*Task list:*
1 - In the passage on perestroika, which regime is called much more liberal than the Yeltsin regime?
2 - From the passage on perestroika, extract the text word for word, from "What typically happens" up to and including "this a revolution.".

*Text section:*

The view held by you and Alexander Shubin (as argued in his book “Democracy Betrayed”) is that the perestroika movement contained a revolutionary potential that was subsequently crushed by the old and new elites. But the objective historical conjuncture and the sociocultural balance of forces in Russia made this result inevitable from the outset. We might not have understood this in 1988-89. I understood it only in 1990. This, however, doesn’t change the state of affairs. The only thing that changes is our assessment of our own role.

It was then that I also came to understand the tragic nature of Marxist political struggle under the given circumstances. We couldn’t oppose a process that was objectively necessary (including for the future success of our own cause), but neither could we support it, because it was objectively reactionary: it led to catastrophic short-term consequences for the majority of the people. All that remained for us was to fight on two fronts and to explain the political and social significance of what was happening in conditions where the level of control (which had been relaxed in 1988-89) once again began to rise precipitously. In 1990-94, control of the mass media was incomparably greater than it is today. The liberals strictly filtered every word that was pronounced on air. We couldn’t even dream of getting coverage in the serious mass media. In this sense, the Putin regime is much more liberal than the Yeltsin regime.

What typically happens in revolutions is that the elites launch a process which they then lose control over. New forces emerge, and they seize the initiative with the support of the masses. It is telling that Shubin complains precisely about the seizure of the initiative by the elites vis-à-vis the masses. In other words, something happened that doesn’t happen during a revolution, something quite the opposite. Imagine that something of the sort had happened in eighteenth-century France or in England. Instead of Cromwell and Robespierre, we would have had a change of dynasties, followed by an attempt to restore the feudal orders destroyed by absolutism. Would we call this (despite the participation of the masses during the early stage) a revolution? Of course not. It wouldn’t occur to anyone to call this a revolution.

*Dataset extract:*
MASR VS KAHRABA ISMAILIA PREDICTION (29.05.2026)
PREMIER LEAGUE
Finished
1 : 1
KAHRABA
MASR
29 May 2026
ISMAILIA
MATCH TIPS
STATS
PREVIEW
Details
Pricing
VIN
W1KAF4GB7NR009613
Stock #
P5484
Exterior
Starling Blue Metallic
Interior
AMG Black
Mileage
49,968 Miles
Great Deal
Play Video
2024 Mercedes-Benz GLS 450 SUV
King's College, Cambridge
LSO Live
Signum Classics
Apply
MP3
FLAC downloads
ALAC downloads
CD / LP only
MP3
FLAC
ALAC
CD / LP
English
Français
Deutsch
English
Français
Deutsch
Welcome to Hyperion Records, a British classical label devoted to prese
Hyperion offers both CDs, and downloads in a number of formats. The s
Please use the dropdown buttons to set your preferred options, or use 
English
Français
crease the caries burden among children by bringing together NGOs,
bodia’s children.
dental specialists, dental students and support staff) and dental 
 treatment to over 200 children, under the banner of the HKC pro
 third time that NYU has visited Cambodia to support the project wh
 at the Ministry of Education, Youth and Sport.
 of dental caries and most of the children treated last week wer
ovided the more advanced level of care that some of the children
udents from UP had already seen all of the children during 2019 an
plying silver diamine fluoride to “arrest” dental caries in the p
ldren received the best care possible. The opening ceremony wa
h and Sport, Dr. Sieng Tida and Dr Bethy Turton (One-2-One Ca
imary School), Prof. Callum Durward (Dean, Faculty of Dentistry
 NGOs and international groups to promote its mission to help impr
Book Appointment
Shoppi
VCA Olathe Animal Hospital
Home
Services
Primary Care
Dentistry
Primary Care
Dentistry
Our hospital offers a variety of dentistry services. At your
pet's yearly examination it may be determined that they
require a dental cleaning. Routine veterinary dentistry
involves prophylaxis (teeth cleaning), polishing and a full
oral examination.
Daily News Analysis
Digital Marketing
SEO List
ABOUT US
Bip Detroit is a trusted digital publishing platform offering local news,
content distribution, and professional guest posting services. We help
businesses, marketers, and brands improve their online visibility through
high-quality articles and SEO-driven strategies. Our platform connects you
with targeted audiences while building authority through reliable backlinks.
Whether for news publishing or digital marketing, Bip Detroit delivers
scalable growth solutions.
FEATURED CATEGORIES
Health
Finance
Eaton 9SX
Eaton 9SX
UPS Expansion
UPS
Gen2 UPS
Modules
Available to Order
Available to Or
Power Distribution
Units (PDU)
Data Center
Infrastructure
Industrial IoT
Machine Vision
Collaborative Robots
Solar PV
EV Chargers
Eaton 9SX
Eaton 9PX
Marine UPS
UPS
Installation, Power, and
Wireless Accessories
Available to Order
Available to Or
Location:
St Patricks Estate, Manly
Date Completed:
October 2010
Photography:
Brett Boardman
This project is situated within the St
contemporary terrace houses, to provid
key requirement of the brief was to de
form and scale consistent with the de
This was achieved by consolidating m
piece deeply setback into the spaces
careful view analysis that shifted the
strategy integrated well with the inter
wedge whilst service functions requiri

*Responses in order:*
1 - The Putin regime.

2 -
What typically happens in revolutions is that the elites launch a process which they then lose control over. New forces emerge, and they seize the initiative with the support of the masses. It is telling that Shubin complains precisely about the seizure of the initiative by the elites vis-à-vis the masses. In other words, something happened that doesn’t happen during a revolution, something quite the opposite. Imagine that something of the sort had happened in eighteenth-century France or in England. Instead of Cromwell and Robespierre, we would have had a change of dynasties, followed by an attempt to restore the feudal orders destroyed by absolutism. Would we call this (despite the participation of the masses during the early stage) a revolution? Of course not. It wouldn’t occur to anyone to call this a revolution.